Need some help with this timeline I’m making.

Can you help me realize these events in an alternate timeline I’m making to help with its plausibility? (My confidence in this fluctuates in regards to what I want to summarize in the story.)

- A sadistic member of the Gestapo, goes into hiding in Argentina along with four other fugitives (another Gestapo member, a concentration camp guard, a spy, and a Nazi Party member) after sneaking out of the fallen Third Reich to escape justice. Seventeen years later [and two years after the end of Operation Paperclip], an undercover FBI agent recognizes and takes the war criminal into questioning after he is recognized while traveling in America. The agent calls over two others to interrogate him over his identity and actions, but ultimately all four come to an agreement; The agent and co. would harbour the fugitives in exchange for FBI employment and secrets about the nazis.

- An American presenter, doctor, and disability activist (and American equivalent to Jimmy Savile, both crime, fame, and philanthropy-wise) becomes a national icon in American society starting from the late 1960s and hitting his peak in the late 1970s - late 1980s.

- A series of events allowing for a plausible and affordable rise of the World Wide Web in the mid-80s (suggestion).

- President Ronald Reagan’s assassination (and its effects on the timeline’s events.)

- A satanic panic culminating in a wave of violence due to an interview with the “intent to discredit” backfiring horribly.

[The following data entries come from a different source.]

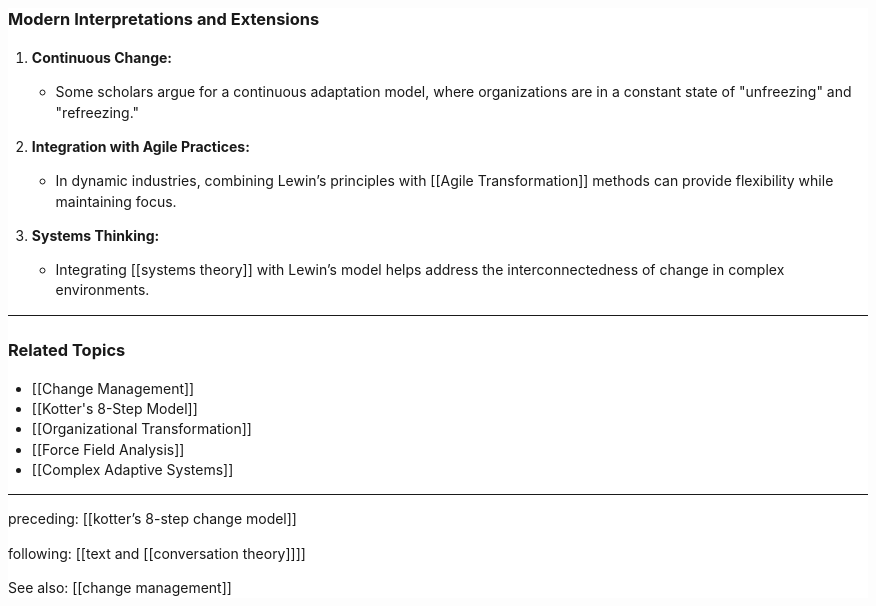 
### Modern Interpretations and Extensions

1. **Continuous Change:**
   - Some scholars argue for a continuous adaptation model, where organizations are in a constant state of "unfreezing" and "refreezing."

2. **Integration with Agile Practices:**
   - In dynamic industries, combining Lewin’s principles with [[Agile Transformation]] methods can provide flexibility while maintaining focus.

3. **Systems Thinking:**
   - Integrating [[systems theory]] with Lewin’s model helps address the interconnectedness of change in complex environments.

---

### Related Topics
- [[Change Management]]
- [[Kotter's 8-Step Model]]
- [[Organizational Transformation]]
- [[Force Field Analysis]]
- [[Complex Adaptive Systems]]


---

preceding: [[kotter’s 8-step change model]]  


following: [[text and [[conversation theory]]]]

See also: [[change management]]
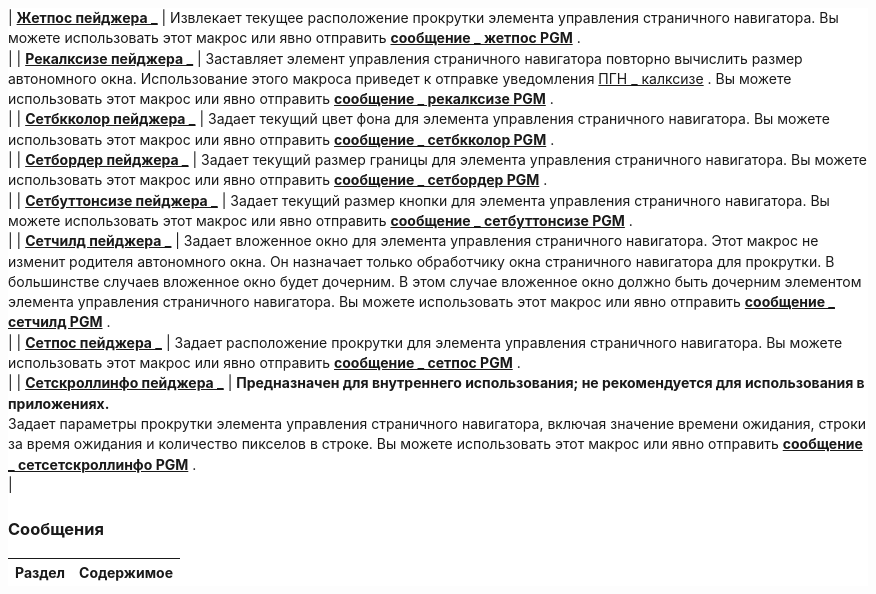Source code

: | [**Жетпос пейджера \_**](/windows/desktop/api/Commctrl/nf-commctrl-pager_getpos)                 | Извлекает текущее расположение прокрутки элемента управления страничного навигатора. Вы можете использовать этот макрос или явно отправить [**сообщение \_ жетпос PGM**](pgm-getpos.md) . <br/>                                                                                                                                                                                                                                                                           |
| [**Рекалксизе пейджера \_**](/windows/desktop/api/Commctrl/nf-commctrl-pager_recalcsize)         | Заставляет элемент управления страничного навигатора повторно вычислить размер автономного окна. Использование этого макроса приведет к отправке уведомления [ПГН \_ калксизе](pgn-calcsize.md) . Вы можете использовать этот макрос или явно отправить [**сообщение \_ рекалксизе PGM**](pgm-recalcsize.md) . <br/>                                                                                                                                                        |
| [**Сетбкколор пейджера \_**](/windows/desktop/api/Commctrl/nf-commctrl-pager_setbkcolor)         | Задает текущий цвет фона для элемента управления страничного навигатора. Вы можете использовать этот макрос или явно отправить [**сообщение \_ сетбкколор PGM**](pgm-setbkcolor.md) . <br/>                                                                                                                                                                                                                                                                      |
| [**Сетбордер пейджера \_**](/windows/desktop/api/Commctrl/nf-commctrl-pager_setborder)           | Задает текущий размер границы для элемента управления страничного навигатора. Вы можете использовать этот макрос или явно отправить [**сообщение \_ сетбордер PGM**](pgm-setborder.md) . <br/>                                                                                                                                                                                                                                                                             |
| [**Сетбуттонсизе пейджера \_**](/windows/desktop/api/Commctrl/nf-commctrl-pager_setbuttonsize)   | Задает текущий размер кнопки для элемента управления страничного навигатора. Вы можете использовать этот макрос или явно отправить [**сообщение \_ сетбуттонсизе PGM**](pgm-setbuttonsize.md) . <br/>                                                                                                                                                                                                                                                                     |
| [**Сетчилд пейджера \_**](/windows/desktop/api/Commctrl/nf-commctrl-pager_setchild)             | Задает вложенное окно для элемента управления страничного навигатора. Этот макрос не изменит родителя автономного окна. Он назначает только обработчику окна страничного навигатора для прокрутки. В большинстве случаев вложенное окно будет дочерним. В этом случае вложенное окно должно быть дочерним элементом элемента управления страничного навигатора. Вы можете использовать этот макрос или явно отправить [**сообщение \_ сетчилд PGM**](pgm-setchild.md) . <br/> |
| [**Сетпос пейджера \_**](/windows/desktop/api/Commctrl/nf-commctrl-pager_setpos)                 | Задает расположение прокрутки для элемента управления страничного навигатора. Вы можете использовать этот макрос или явно отправить [**сообщение \_ сетпос PGM**](pgm-setpos.md) . <br/>                                                                                                                                                                                                                                                                                       |
| [**Сетскроллинфо пейджера \_**](/windows/desktop/api/Commctrl/nf-commctrl-pager_setscrollinfo)   | **Предназначен для внутреннего использования; не рекомендуется для использования в приложениях.**<br/> Задает параметры прокрутки элемента управления страничного навигатора, включая значение времени ожидания, строки за время ожидания и количество пикселов в строке. Вы можете использовать этот макрос или явно отправить [**сообщение \_ сетсетскроллинфо PGM**](pgm-setscrollinfo.md) . <br/>                                                                                                  |



 

### <a name="messages"></a>Сообщения



| Раздел                                              | Содержимое                                                                                                                                                                                                                                                                                                                                                                                                                                         |
|----------------------------------------------------|--------------------------------------------------------------------------------------------------------------------------------------------------------------------------------------------------------------------------------------------------------------------------------------------------------------------------------------------------------------------------------------------------------------------------------------------------|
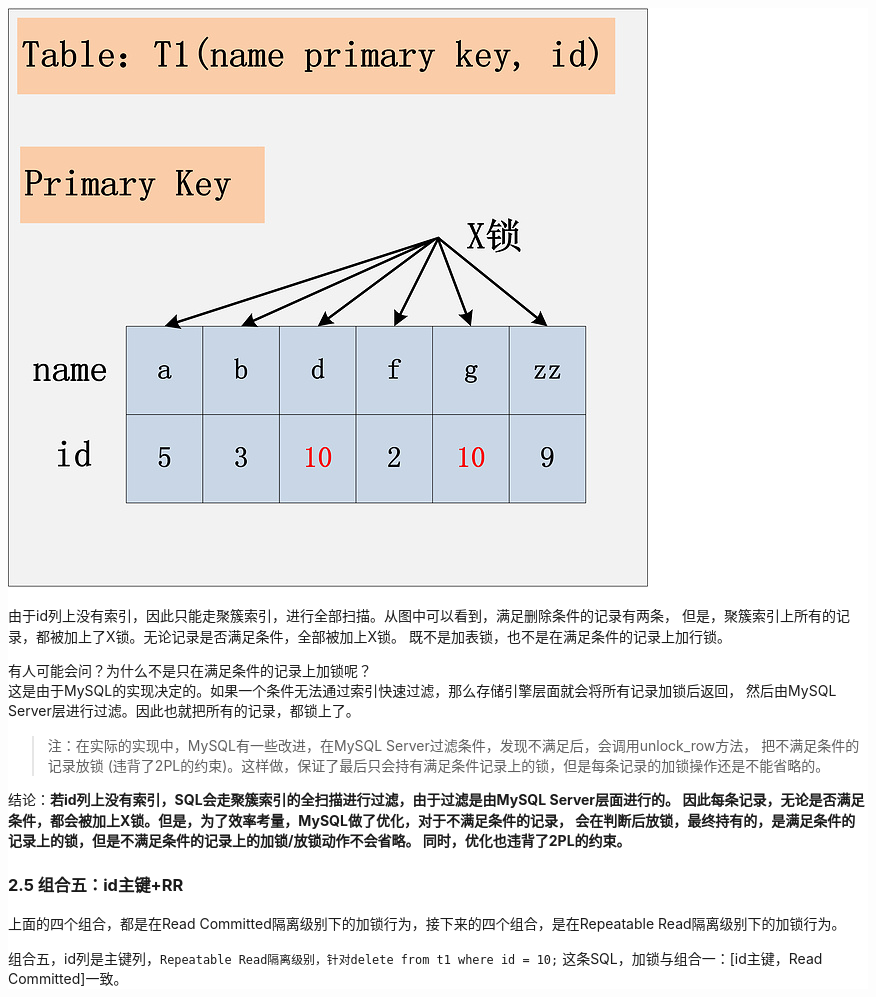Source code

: ![](../../images/mysql/lock/medish-5.jpg)

由于id列上没有索引，因此只能走聚簇索引，进行全部扫描。从图中可以看到，满足删除条件的记录有两条，
但是，聚簇索引上所有的记录，都被加上了X锁。无论记录是否满足条件，全部被加上X锁。
既不是加表锁，也不是在满足条件的记录上加行锁。

有人可能会问？为什么不是只在满足条件的记录上加锁呢？    
这是由于MySQL的实现决定的。如果一个条件无法通过索引快速过滤，那么存储引擎层面就会将所有记录加锁后返回，
然后由MySQL Server层进行过滤。因此也就把所有的记录，都锁上了。

> 注：在实际的实现中，MySQL有一些改进，在MySQL Server过滤条件，发现不满足后，会调用unlock_row方法，
把不满足条件的记录放锁 (违背了2PL的约束)。这样做，保证了最后只会持有满足条件记录上的锁，但是每条记录的加锁操作还是不能省略的。

结论：**若id列上没有索引，SQL会走聚簇索引的全扫描进行过滤，由于过滤是由MySQL Server层面进行的。
因此每条记录，无论是否满足条件，都会被加上X锁。但是，为了效率考量，MySQL做了优化，对于不满足条件的记录，
会在判断后放锁，最终持有的，是满足条件的记录上的锁，但是不满足条件的记录上的加锁/放锁动作不会省略。
同时，优化也违背了2PL的约束。**

### 2.5 组合五：id主键+RR
上面的四个组合，都是在Read Committed隔离级别下的加锁行为，接下来的四个组合，是在Repeatable Read隔离级别下的加锁行为。

组合五，id列是主键列，`Repeatable Read隔离级别，针对delete from t1 where id = 10;` 
这条SQL，加锁与组合一：[id主键，Read Committed]一致。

And then here is one that is intended to be a hopeful course of events for autistic rights:

• The presenter leaves for Britain shortly after a junior neurologist complains to him about Dr. Ivar Lovaas’ mistreatment of his handicapped clients and his troubles with writing a book about Autism—the rough draft which includes interviews with Oliver Sacks, Leo Kanner, and a then-unknown Temple Grandin—(this hints at a burnout, implying that the neurologist is himself autistic). While in Britain, the presenter hears about Lorna Wing and mentions of a “Asperger’s Syndrome” (This is around the same time he gets the idea for a show similar to Jim’s fix it thanks to a run-in with “The Man With The White Hair”). After getting back from Britain, the presenter tells the neurologist that he’ll get a lot of information for his book in Europe.
• After interviewing Lorna Wing, reviewing her research materials, and helping translate the rest of Hans’ works (the neurologist’s mother is a Holocaust survivor and, thus, he is able to speak and write German), the neurologist returns to the U.S. and—after developing a “blueprint” for the SCOPES Program (which encompasses Speech, Cognitive Behavioural, Occupational & Playing, Physio, Emotional [Dialectical], and Sensory [Accommodation] Therapies; and can be adjusted depending on the child’s needs) with the help of Oliver Sacks and inspiration from the interviewees—publishes his book, The World Of Autism, in around 1982/83. It sparks interest and controversy in the medical community, especially with two chapters respectively dedicated to “high-functioning” autism and abusive practices in behavioural therapy (with a good focus on Lovaas and his methods). Around the same time, the presenter, being a doctor, produces an episode from his medical show educating about Autism, which lends support to the existence of “Asperger’s” Syndrome” and features multiple people with varying forms of autism, bringing the condition to the public eye and helping with increasing (if not vastly) understanding about it.